May 15, 2014 at 9:00 am #2285
I have already graduated college with a associates degree. Most jobs require 2+ yrs experience or a bachelors degree. I should have taken an internship during my college studies but did not do so.
My question is, what is the requirements for internship? Do you need to be enrolled in classes to do an internship? I have a interview on Monday for paid internship but do not know if I qualify for internship since I am not enrolled in any classes. It is paid and I know it is not permanent but it will be work experience which I do not currently have. Any input and/or advice is greatly appreciated. Thanks all for your time
May 15, 2014 at 9:02 am #2288
Fact Sheet #71: Internship Programs Under The Fair Labor Standards Act
This fact sheet provides general information to help determine whether interns must be paid the minimum wage and overtime under the Fair Labor Standards Act for the services that they provide to “for-profit” private sector employers.
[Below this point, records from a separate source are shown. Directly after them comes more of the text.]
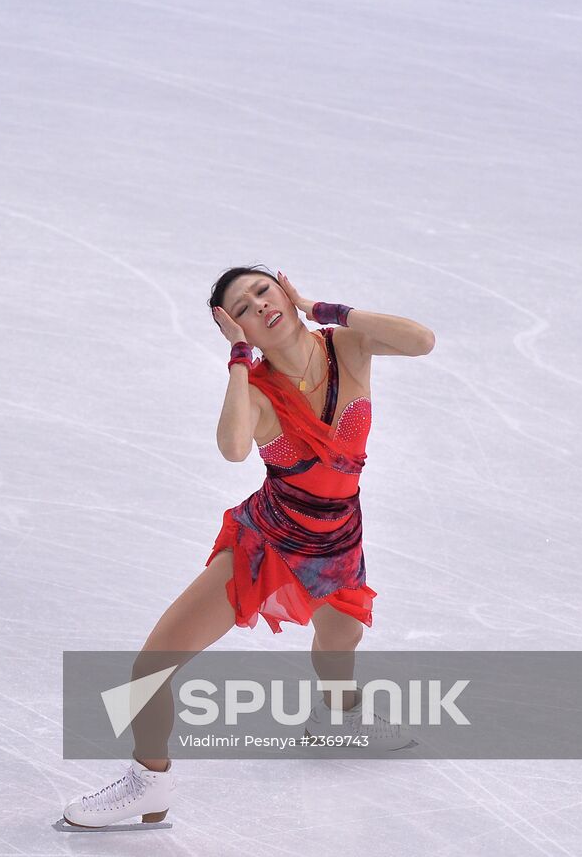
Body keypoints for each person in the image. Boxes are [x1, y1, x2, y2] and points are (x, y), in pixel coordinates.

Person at [59, 265, 435, 830]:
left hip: (337, 540)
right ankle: (148, 782)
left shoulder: (348, 346)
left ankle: (337, 718)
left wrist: (322, 307)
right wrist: (238, 361)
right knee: (151, 666)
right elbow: (234, 448)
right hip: (270, 543)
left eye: (264, 290)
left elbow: (422, 341)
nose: (260, 305)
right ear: (237, 329)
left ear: (284, 289)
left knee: (340, 639)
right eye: (243, 309)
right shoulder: (257, 393)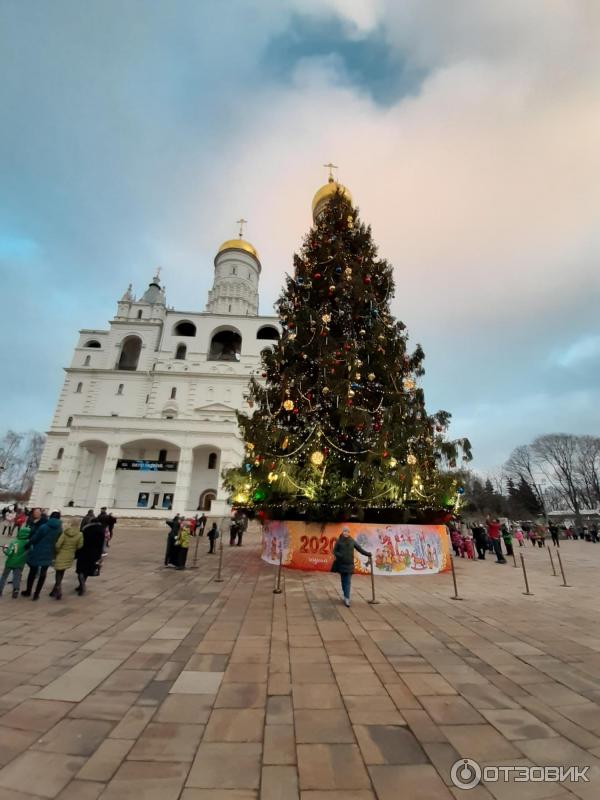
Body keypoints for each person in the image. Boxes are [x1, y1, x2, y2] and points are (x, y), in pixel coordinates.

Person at [21, 511, 63, 600]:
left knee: (33, 571)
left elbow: (35, 538)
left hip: (38, 550)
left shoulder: (44, 527)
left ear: (50, 517)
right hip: (49, 552)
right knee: (43, 573)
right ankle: (37, 594)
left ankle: (28, 591)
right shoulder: (59, 529)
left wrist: (28, 544)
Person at [331, 528, 372, 607]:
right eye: (344, 531)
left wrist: (368, 554)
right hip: (341, 564)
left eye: (347, 531)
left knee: (348, 581)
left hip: (350, 564)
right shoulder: (339, 541)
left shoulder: (352, 541)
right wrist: (340, 555)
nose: (346, 533)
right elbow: (334, 551)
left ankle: (347, 598)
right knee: (343, 581)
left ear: (349, 533)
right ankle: (345, 594)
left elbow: (360, 549)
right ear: (342, 532)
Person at [50, 521, 84, 599]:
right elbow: (80, 546)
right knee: (62, 571)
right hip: (70, 555)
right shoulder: (80, 534)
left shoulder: (65, 533)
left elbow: (58, 545)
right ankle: (55, 589)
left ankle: (58, 588)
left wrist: (58, 551)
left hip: (61, 554)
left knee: (58, 571)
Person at [76, 516, 105, 595]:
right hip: (94, 554)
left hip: (84, 552)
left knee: (80, 570)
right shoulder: (101, 531)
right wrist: (100, 555)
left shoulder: (85, 529)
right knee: (87, 569)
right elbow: (101, 544)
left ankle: (82, 585)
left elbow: (80, 541)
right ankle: (81, 585)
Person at [0, 523, 30, 597]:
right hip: (20, 563)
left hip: (10, 563)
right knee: (16, 577)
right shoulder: (28, 543)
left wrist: (4, 549)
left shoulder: (14, 542)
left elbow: (9, 553)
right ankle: (16, 590)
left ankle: (0, 590)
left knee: (4, 576)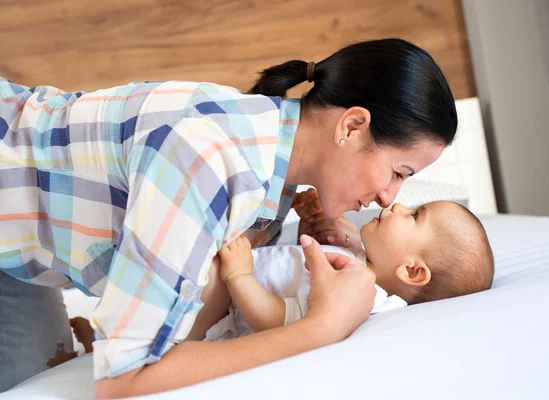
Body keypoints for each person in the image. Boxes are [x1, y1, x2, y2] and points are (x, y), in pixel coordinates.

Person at [0, 38, 457, 397]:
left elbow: (199, 317)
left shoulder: (274, 184)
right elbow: (121, 379)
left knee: (36, 370)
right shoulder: (208, 158)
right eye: (398, 173)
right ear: (352, 126)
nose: (387, 198)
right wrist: (319, 328)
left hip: (22, 249)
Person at [70, 196, 495, 345]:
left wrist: (239, 277)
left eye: (415, 215)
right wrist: (317, 228)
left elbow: (278, 320)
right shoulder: (363, 266)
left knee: (189, 280)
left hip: (219, 318)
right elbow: (305, 264)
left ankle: (106, 335)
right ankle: (97, 334)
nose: (397, 204)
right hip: (225, 295)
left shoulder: (363, 297)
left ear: (413, 272)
The Fair Labor Standards Act (FLSA) defines the term “employ” very broadly as including to “suffer or permit to work.” Covered and non-exempt individuals who are “suffered or permitted” to work must be compensated under the law for the services they perform for an employer. Internships in the “for-profit” private sector will most often be viewed as employment, unless the test described below relating to trainees is met. Interns in the “for-profit” private sector who qualify as employees rather than trainees typically must be paid at least the minimum wage and overtime compensation for hours worked over forty in a workweek.
The Test For Unpaid Interns
There are some circumstances under which individuals who participate in “for-profit” private sector internships or training programs may do so without compensation. The Supreme Court has held that the term “suffer or permit to work” cannot be interpreted so as to make a person whose work serves only his or her own interest an employee of another who provides aid or instruction. This may apply to interns who receive training for their own educational benefit if the training meets certain criteria. The determination of whether an internship or training program meets this exclusion depends upon all of the facts and circumstances of each such program.
The following six criteria must be applied when making this determination:
The internship, even though it includes actual operation of the facilities of the employer, is similar to training which would be given in an educational environment;
The internship experience is for the benefit of the intern;
The intern does not displace regular employees, but works under close supervision of existing staff;
The employer that provides the training derives no immediate advantage from the activities of the intern; and on occasion its operations may actually be impeded;
The intern is not necessarily entitled to a job at the conclusion of the internship; and
The employer and the intern understand that the intern is not entitled to wages for the time spent in the internship.
If all of the factors listed above are met, an employment relationship does not exist under the FLSA, and the Act’s minimum wage and overtime provisions do not apply to the intern. This exclusion from the definition of employment is necessarily quite narrow because the FLSA’s definition of “employ” is very broad. Some of the most commonly discussed factors for “for-profit” private sector internship programs are considered below.
Similar To An Education Environment And The Primary Beneficiary Of The Activity
In general, the more an internship program is structured around a classroom or academic experience as opposed
to the employer’s actual operations, the more likely the internship will be viewed as an extension of the
individual’s educational experience (this often occurs where a college or university exercises oversight over the
internship program and provides educational credit). The more the internship provides the individual with skills
that can be used in multiple employment settings, as opposed to skills particular to one employer’s operation,
the more likely the intern would be viewed as receiving training. Under these circumstances the intern does not
perform the routine work of the business on a regular and recurring basis, and the business is not dependent
upon the work of the intern. On the other hand, if the interns are engaged in the operations of the employer or
are performing productive work (for example, filing, performing other clerical work, or assisting customers),
then the fact that they may be receiving some benefits in the form of a new skill or improved work habits will
not exclude them from the FLSA’s minimum wage and overtime requirements because the employer benefits
from the interns’ work.
Displacement And Supervision Issues
If an employer uses interns as substitutes for regular workers or to augment its existing workforce during
specific time periods, these interns should be paid at least the minimum wage and overtime compensation for
hours worked over forty in a workweek.